* [AIM OF THE EXERCISE]: Please print the entries from their first line up to and including the line that contains "Полиция напоминает: не", reproducing each line exactly and nothing beyond it.

* [SOURCE MATERIAL]:
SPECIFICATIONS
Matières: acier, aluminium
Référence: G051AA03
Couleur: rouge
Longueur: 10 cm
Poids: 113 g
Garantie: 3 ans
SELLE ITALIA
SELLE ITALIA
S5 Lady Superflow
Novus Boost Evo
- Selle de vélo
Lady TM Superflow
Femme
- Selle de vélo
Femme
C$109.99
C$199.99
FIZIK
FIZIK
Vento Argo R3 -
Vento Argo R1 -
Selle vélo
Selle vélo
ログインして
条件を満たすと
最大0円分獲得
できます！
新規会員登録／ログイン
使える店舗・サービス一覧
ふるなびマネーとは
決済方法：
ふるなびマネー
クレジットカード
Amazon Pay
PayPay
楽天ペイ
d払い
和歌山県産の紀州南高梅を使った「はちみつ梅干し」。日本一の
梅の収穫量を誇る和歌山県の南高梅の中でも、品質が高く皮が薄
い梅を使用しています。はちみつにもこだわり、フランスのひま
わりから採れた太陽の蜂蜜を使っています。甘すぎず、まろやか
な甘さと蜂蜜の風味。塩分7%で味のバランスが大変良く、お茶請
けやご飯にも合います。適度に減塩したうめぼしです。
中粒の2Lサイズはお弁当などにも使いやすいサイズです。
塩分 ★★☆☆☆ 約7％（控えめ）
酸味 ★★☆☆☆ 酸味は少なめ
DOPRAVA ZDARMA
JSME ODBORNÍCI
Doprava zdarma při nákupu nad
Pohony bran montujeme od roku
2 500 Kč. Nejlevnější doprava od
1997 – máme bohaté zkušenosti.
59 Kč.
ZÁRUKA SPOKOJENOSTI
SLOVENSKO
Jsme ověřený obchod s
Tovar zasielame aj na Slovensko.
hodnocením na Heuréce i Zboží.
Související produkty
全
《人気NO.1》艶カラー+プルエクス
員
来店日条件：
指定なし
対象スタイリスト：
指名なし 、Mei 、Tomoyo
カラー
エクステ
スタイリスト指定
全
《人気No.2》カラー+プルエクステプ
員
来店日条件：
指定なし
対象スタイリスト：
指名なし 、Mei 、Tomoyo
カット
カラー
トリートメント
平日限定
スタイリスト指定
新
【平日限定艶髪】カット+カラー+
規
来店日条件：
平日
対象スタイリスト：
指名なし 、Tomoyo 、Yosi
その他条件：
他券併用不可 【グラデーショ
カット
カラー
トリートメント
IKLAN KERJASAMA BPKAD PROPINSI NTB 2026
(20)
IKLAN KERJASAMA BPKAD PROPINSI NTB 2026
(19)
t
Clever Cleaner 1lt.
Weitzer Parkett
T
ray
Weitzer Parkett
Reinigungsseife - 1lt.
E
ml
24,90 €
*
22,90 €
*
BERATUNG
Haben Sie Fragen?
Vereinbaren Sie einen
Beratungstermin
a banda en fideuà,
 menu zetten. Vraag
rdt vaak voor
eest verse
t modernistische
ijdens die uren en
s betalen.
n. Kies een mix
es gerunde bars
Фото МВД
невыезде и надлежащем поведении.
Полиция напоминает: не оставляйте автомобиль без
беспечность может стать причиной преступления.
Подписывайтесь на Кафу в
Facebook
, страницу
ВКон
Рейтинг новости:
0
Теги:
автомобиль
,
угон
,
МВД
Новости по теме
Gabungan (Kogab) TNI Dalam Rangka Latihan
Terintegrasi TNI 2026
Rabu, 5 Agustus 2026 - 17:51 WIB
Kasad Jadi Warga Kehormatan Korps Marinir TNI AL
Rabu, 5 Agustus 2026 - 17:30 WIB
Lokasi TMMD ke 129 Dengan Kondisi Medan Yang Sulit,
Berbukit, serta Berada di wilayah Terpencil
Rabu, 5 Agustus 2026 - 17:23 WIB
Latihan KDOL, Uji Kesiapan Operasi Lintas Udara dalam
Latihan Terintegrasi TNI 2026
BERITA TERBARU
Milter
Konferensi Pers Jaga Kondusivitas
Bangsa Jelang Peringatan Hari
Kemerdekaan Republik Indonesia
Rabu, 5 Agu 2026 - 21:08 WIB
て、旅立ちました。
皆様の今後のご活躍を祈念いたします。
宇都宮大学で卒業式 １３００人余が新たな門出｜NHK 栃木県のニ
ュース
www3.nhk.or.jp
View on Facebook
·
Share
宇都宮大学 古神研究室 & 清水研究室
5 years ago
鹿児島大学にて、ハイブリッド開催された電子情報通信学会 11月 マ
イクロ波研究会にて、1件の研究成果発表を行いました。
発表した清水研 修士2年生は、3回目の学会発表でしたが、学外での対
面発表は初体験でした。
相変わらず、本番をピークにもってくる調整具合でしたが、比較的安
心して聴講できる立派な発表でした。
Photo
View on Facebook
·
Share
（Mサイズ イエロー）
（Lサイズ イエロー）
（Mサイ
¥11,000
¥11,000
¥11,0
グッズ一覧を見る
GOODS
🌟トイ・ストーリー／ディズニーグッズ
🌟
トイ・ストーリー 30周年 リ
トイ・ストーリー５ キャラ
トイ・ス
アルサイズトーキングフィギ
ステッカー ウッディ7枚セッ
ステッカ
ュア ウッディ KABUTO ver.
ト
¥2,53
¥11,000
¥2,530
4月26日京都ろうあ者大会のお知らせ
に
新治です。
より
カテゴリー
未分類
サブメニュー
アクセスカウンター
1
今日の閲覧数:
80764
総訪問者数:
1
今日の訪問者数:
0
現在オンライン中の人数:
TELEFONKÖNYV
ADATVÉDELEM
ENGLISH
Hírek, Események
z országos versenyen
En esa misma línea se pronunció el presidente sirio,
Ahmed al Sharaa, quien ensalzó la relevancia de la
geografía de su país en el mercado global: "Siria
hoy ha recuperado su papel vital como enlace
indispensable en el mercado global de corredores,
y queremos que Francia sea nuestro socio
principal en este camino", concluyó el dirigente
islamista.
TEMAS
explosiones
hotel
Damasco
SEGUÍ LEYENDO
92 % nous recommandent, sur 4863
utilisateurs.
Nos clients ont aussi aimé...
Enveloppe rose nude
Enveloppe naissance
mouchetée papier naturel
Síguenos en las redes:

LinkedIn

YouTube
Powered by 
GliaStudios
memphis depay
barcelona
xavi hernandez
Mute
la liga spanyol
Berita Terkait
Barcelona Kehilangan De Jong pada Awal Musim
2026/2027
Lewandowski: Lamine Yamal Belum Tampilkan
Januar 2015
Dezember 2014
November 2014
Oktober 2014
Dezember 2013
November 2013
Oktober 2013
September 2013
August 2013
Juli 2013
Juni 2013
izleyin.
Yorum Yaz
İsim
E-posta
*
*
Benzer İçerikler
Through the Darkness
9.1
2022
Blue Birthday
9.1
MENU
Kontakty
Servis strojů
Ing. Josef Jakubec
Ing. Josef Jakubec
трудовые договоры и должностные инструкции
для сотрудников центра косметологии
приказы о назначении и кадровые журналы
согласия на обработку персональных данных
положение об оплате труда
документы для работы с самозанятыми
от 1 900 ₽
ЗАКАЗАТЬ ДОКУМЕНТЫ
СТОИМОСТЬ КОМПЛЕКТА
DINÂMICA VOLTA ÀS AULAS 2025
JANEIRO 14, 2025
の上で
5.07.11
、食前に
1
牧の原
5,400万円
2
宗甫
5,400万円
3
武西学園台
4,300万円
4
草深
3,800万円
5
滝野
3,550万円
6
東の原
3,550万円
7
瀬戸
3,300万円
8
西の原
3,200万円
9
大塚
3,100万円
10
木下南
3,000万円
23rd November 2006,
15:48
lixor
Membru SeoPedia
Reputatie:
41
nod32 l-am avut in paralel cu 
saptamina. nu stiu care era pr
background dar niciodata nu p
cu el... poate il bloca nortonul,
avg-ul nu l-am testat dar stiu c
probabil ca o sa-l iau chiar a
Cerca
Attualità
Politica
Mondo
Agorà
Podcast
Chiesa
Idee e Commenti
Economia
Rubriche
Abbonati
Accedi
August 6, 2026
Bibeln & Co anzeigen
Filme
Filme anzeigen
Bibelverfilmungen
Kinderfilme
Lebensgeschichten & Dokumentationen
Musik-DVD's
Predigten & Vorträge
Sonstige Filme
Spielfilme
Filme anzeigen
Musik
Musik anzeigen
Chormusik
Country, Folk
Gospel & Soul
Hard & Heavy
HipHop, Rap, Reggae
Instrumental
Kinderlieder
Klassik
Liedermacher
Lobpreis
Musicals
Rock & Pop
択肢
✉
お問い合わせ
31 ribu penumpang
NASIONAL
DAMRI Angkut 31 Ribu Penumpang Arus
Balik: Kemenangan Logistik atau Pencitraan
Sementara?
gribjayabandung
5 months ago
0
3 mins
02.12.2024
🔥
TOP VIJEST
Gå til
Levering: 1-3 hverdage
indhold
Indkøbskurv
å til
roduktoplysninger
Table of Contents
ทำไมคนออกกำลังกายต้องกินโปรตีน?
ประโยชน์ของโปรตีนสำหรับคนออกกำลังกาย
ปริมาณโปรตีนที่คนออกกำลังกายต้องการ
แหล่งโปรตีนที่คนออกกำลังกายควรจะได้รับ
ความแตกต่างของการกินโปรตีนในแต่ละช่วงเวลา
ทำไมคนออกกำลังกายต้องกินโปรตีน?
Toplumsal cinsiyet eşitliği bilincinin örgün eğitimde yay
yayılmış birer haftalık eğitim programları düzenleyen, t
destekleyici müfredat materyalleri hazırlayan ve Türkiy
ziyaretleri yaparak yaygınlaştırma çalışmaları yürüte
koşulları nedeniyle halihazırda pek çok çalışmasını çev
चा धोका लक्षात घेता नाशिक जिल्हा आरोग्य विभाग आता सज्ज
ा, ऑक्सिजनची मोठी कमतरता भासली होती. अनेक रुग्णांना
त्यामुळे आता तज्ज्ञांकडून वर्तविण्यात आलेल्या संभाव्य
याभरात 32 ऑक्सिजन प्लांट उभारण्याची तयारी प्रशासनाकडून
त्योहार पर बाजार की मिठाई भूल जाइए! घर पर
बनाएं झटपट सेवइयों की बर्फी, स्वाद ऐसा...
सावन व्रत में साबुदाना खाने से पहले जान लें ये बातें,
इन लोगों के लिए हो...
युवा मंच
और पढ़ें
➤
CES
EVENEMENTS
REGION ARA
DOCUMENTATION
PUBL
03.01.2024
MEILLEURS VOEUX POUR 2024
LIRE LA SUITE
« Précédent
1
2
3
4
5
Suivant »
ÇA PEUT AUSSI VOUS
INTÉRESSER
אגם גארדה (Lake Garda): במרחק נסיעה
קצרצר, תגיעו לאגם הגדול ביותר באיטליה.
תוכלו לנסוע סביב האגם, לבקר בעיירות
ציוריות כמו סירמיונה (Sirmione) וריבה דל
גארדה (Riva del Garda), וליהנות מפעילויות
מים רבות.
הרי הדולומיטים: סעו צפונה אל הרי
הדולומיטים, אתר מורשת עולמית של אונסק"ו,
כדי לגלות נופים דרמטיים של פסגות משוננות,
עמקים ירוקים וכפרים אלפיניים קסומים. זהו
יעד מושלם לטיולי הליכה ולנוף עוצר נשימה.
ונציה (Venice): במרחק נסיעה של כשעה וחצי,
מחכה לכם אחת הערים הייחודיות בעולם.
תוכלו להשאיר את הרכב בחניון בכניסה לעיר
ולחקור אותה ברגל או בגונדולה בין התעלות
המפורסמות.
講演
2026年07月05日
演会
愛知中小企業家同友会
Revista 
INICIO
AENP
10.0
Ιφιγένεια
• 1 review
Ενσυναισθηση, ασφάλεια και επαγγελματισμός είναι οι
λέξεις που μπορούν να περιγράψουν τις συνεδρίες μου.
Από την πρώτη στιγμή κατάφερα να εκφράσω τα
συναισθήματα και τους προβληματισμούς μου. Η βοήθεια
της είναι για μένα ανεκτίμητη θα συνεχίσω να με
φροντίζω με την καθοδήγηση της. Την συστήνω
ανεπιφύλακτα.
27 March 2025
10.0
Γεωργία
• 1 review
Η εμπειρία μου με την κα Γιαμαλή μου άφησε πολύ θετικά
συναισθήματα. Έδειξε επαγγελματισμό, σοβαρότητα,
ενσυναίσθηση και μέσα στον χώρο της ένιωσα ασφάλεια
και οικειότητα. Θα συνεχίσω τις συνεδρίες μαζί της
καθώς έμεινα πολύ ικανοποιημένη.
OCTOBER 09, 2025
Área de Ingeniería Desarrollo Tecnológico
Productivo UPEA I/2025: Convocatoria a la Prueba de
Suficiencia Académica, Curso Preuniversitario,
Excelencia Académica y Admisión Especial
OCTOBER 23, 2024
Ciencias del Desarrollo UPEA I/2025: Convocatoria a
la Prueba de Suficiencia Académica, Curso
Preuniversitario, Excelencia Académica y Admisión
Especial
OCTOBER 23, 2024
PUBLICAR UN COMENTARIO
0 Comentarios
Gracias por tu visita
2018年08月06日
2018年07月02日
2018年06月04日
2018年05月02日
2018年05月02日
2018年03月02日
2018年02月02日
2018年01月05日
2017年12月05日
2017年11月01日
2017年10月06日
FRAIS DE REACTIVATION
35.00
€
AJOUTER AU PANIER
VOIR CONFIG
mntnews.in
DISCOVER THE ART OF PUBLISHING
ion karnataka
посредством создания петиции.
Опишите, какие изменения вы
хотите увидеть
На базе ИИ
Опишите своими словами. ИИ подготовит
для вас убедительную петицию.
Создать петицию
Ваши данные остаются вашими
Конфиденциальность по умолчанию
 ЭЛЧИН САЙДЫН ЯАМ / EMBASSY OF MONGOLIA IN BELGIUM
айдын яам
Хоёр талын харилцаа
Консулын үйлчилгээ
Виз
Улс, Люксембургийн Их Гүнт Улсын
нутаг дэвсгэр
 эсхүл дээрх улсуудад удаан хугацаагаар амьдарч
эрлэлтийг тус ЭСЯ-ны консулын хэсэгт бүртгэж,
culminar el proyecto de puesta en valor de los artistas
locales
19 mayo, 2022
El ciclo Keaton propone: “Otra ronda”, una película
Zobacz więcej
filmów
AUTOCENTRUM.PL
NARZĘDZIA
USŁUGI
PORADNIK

* [OUTPUT OF THE EXERCISE]:
SPECIFICATIONS
Matières: acier, aluminium
Référence: G051AA03
Couleur: rouge
Longueur: 10 cm
Poids: 113 g
Garantie: 3 ans
SELLE ITALIA
SELLE ITALIA
S5 Lady Superflow
Novus Boost Evo
- Selle de vélo
Lady TM Superflow
Femme
- Selle de vélo
Femme
C$109.99
C$199.99
FIZIK
FIZIK
Vento Argo R3 -
Vento Argo R1 -
Selle vélo
Selle vélo
ログインして
条件を満たすと
最大0円分獲得
できます！
新規会員登録／ログイン
使える店舗・サービス一覧
ふるなびマネーとは
決済方法：
ふるなびマネー
クレジットカード
Amazon Pay
PayPay
楽天ペイ
d払い
和歌山県産の紀州南高梅を使った「はちみつ梅干し」。日本一の
梅の収穫量を誇る和歌山県の南高梅の中でも、品質が高く皮が薄
い梅を使用しています。はちみつにもこだわり、フランスのひま
わりから採れた太陽の蜂蜜を使っています。甘すぎず、まろやか
な甘さと蜂蜜の風味。塩分7%で味のバランスが大変良く、お茶請
けやご飯にも合います。適度に減塩したうめぼしです。
中粒の2Lサイズはお弁当などにも使いやすいサイズです。
塩分 ★★☆☆☆ 約7％（控えめ）
酸味 ★★☆☆☆ 酸味は少なめ
DOPRAVA ZDARMA
JSME ODBORNÍCI
Doprava zdarma při nákupu nad
Pohony bran montujeme od roku
2 500 Kč. Nejlevnější doprava od
1997 – máme bohaté zkušenosti.
59 Kč.
ZÁRUKA SPOKOJENOSTI
SLOVENSKO
Jsme ověřený obchod s
Tovar zasielame aj na Slovensko.
hodnocením na Heuréce i Zboží.
Související produkty
全
《人気NO.1》艶カラー+プルエクス
員
来店日条件：
指定なし
対象スタイリスト：
指名なし 、Mei 、Tomoyo
カラー
エクステ
スタイリスト指定
全
《人気No.2》カラー+プルエクステプ
員
来店日条件：
指定なし
対象スタイリスト：
指名なし 、Mei 、Tomoyo
カット
カラー
トリートメント
平日限定
スタイリスト指定
新
【平日限定艶髪】カット+カラー+
規
来店日条件：
平日
対象スタイリスト：
指名なし 、Tomoyo 、Yosi
その他条件：
他券併用不可 【グラデーショ
カット
カラー
トリートメント
IKLAN KERJASAMA BPKAD PROPINSI NTB 2026
(20)
IKLAN KERJASAMA BPKAD PROPINSI NTB 2026
(19)
t
Clever Cleaner 1lt.
Weitzer Parkett
T
ray
Weitzer Parkett
Reinigungsseife - 1lt.
E
ml
24,90 €
*
22,90 €
*
BERATUNG
Haben Sie Fragen?
Vereinbaren Sie einen
Beratungstermin
a banda en fideuà,
 menu zetten. Vraag
rdt vaak voor
eest verse
t modernistische
ijdens die uren en
s betalen.
n. Kies een mix
es gerunde bars
Фото МВД
невыезде и надлежащем поведении.
Полиция напоминает: не оставляйте автомобиль без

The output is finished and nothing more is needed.